Although the records contain pictures, only their text should be reproduced, exactly as written.

-- Opening Marker --

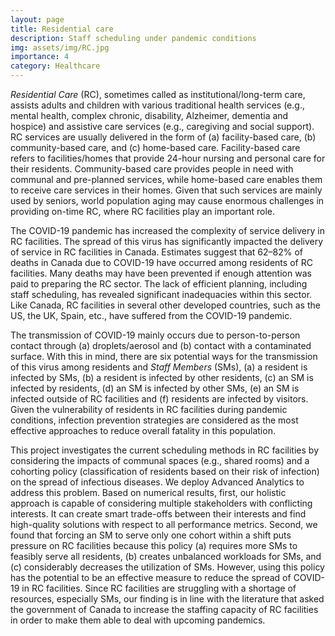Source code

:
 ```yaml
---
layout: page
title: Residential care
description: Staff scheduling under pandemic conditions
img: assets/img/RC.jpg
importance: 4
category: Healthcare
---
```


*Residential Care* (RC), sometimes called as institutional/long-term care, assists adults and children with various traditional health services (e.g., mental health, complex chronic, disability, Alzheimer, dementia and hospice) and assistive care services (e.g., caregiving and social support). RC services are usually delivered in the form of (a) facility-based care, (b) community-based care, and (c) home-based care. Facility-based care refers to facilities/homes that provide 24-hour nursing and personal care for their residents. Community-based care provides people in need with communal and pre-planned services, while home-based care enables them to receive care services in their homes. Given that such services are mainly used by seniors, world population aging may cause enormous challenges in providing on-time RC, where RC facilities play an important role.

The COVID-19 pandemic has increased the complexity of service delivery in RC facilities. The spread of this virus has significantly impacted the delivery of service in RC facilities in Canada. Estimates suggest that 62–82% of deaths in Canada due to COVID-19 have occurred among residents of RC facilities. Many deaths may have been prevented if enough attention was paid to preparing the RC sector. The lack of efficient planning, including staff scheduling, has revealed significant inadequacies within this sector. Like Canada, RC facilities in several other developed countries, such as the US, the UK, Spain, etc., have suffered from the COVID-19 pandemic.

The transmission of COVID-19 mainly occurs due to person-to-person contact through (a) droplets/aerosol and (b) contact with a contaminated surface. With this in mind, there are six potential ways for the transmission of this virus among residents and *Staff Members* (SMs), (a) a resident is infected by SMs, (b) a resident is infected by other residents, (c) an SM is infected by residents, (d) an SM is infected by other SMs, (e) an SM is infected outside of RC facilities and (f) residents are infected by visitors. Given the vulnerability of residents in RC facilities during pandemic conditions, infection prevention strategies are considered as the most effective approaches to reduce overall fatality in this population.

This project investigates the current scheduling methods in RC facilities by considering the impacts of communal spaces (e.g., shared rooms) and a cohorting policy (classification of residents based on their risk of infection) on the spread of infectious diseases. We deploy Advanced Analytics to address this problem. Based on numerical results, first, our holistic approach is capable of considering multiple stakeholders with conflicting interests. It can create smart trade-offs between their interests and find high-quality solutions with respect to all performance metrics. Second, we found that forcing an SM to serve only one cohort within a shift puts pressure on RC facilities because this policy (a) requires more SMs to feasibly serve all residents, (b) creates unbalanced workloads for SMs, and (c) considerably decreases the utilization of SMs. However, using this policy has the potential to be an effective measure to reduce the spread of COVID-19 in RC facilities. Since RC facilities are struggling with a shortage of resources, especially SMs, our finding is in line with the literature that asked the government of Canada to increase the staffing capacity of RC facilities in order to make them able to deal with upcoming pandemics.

-- Closing Marker --

## Solution for this task
Source code

:
 ```yaml
---
layout: page
title: Residential care
description: Staff scheduling under pandemic conditions
img: assets/img/RC.jpg
importance: 4
category: Healthcare
---
```


*Residential Care* (RC), sometimes called as institutional/long-term care, assists adults and children with various traditional health services (e.g., mental health, complex chronic, disability, Alzheimer, dementia and hospice) and assistive care services (e.g., caregiving and social support). RC services are usually delivered in the form of (a) facility-based care, (b) community-based care, and (c) home-based care. Facility-based care refers to facilities/homes that provide 24-hour nursing and personal care for their residents. Community-based care provides people in need with communal and pre-planned services, while home-based care enables them to receive care services in their homes. Given that such services are mainly used by seniors, world population aging may cause enormous challenges in providing on-time RC, where RC facilities play an important role.

The COVID-19 pandemic has increased the complexity of service delivery in RC facilities. The spread of this virus has significantly impacted the delivery of service in RC facilities in Canada. Estimates suggest that 62–82% of deaths in Canada due to COVID-19 have occurred among residents of RC facilities. Many deaths may have been prevented if enough attention was paid to preparing the RC sector. The lack of efficient planning, including staff scheduling, has revealed significant inadequacies within this sector. Like Canada, RC facilities in several other developed countries, such as the US, the UK, Spain, etc., have suffered from the COVID-19 pandemic.

The transmission of COVID-19 mainly occurs due to person-to-person contact through (a) droplets/aerosol and (b) contact with a contaminated surface. With this in mind, there are six potential ways for the transmission of this virus among residents and *Staff Members* (SMs), (a) a resident is infected by SMs, (b) a resident is infected by other residents, (c) an SM is infected by residents, (d) an SM is infected by other SMs, (e) an SM is infected outside of RC facilities and (f) residents are infected by visitors. Given the vulnerability of residents in RC facilities during pandemic conditions, infection prevention strategies are considered as the most effective approaches to reduce overall fatality in this population.

This project investigates the current scheduling methods in RC facilities by considering the impacts of communal spaces (e.g., shared rooms) and a cohorting policy (classification of residents based on their risk of infection) on the spread of infectious diseases. We deploy Advanced Analytics to address this problem. Based on numerical results, first, our holistic approach is capable of considering multiple stakeholders with conflicting interests. It can create smart trade-offs between their interests and find high-quality solutions with respect to all performance metrics. Second, we found that forcing an SM to serve only one cohort within a shift puts pressure on RC facilities because this policy (a) requires more SMs to feasibly serve all residents, (b) creates unbalanced workloads for SMs, and (c) considerably decreases the utilization of SMs. However, using this policy has the potential to be an effective measure to reduce the spread of COVID-19 in RC facilities. Since RC facilities are struggling with a shortage of resources, especially SMs, our finding is in line with the literature that asked the government of Canada to increase the staffing capacity of RC facilities in order to make them able to deal with upcoming pandemics.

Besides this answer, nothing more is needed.